6. The system of claim 1 further comprising a non-volatile memory and the resource is the non-volatile memory.

7. The system of claim 1 wherein the resource is the first processor.

8. The system of claim 7 wherein the set of parameters comprises at least one parameter that indicates a usage level of the first processor.

9. The system of claim 1 further comprising a second processor, and wherein:

the first processor is configured to operate in a first mode, wherein a set of functions are performed by the first processor when operating in the first mode;

the second processor is configured to operate in a second mode, wherein the set of functions are not performed by the second processor when operating in the second mode; and

the action initiated by the first processor causes the second processor to operate in the first mode and perform the set of functions and causes the first processor to operate in the second mode and not perform the set of functions.

10. A method comprising:

reserving, by a network device, a portion of volatile memory of the network device;

monitoring, by the network device, a set of one or more parameters related to a resource of the network device;

determining, based upon the monitored one or more parameters, if a condition related to the resource exists; and

upon determining that the condition exists, releasing a section of the reserved portion of memory and initiating, by the network device, an action that uses the released section of memory.
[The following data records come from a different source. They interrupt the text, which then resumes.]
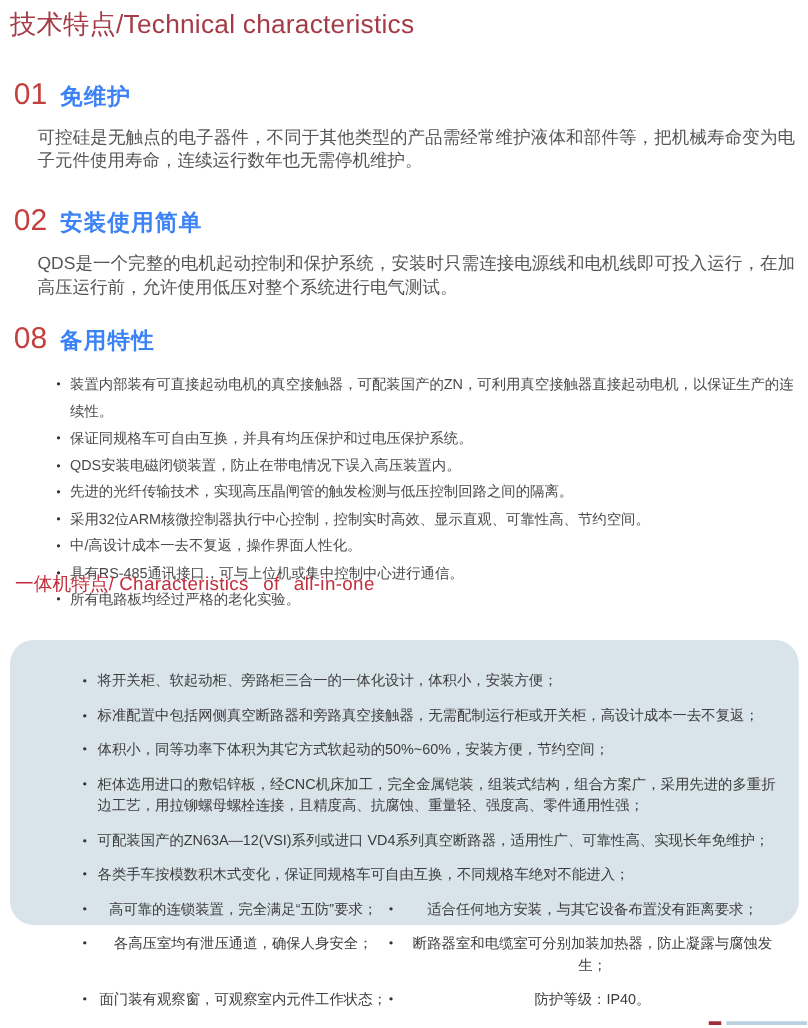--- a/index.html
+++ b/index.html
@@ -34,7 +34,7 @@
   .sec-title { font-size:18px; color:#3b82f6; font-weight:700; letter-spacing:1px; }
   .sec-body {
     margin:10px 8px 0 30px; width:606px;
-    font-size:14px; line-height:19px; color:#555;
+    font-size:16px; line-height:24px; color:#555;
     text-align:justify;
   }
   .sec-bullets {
11. The method of claim 10 wherein determining if the condition exists comprises:

comparing, by the network device, a value associated with a parameter in the set of parameters to a preconfigured threshold; and

determining, by the network device, that the condition exists if the value associated with the parameter in the set of parameters equals or exceeds the preconfigured threshold value.

12. The method of claim 10 wherein determining if the condition exists comprises:

determining, by the network device, that the condition exists if the value associated with the parameter in the set of parameters equals or is less than the preconfigured threshold value.

13. The method of claim 10 wherein the resource is the volatile memory.

14. The method of claim 13 wherein the set of parameters comprises a parameter indicative of a size of the reserved portion of the volatile memory or a parameter indicative of a size of free memory available in the volatile memory.

15. The method of claim 10 wherein monitoring the set of parameters comprises monitoring the set of parameters related to a non-volatile memory of the network device.

16. The method of claim 10 wherein monitoring the set of parameters comprises monitoring the set of parameters related to a first processor of the network device.

17. The method of claim 16 wherein the set of parameters comprises at least one parameter that indicates a usage level of the first processor.

18. The method of claim 10 further comprising:

operating the first processor in a first mode, wherein a set of functions are performed by the first processor when operating in the first mode; and

operating a second processor of the network device in a second mode, wherein the set of functions are not performed by the second processor when operating in the second mode;

wherein initiating the action comprises causing the second processor to operate in the first mode and perform the set of functions and causing the first processor to operate in the second mode and not perform the set of functions.

19. A device comprising:

a resource; and

a processor configured to:

upon detecting a condition related to the resource:

release a portion of memory; and

use the released portion of memory to execute an action that remedies the condition.

20. The device of claim 19 wherein the resource is a memory-related resource or a processing-related resource of the device.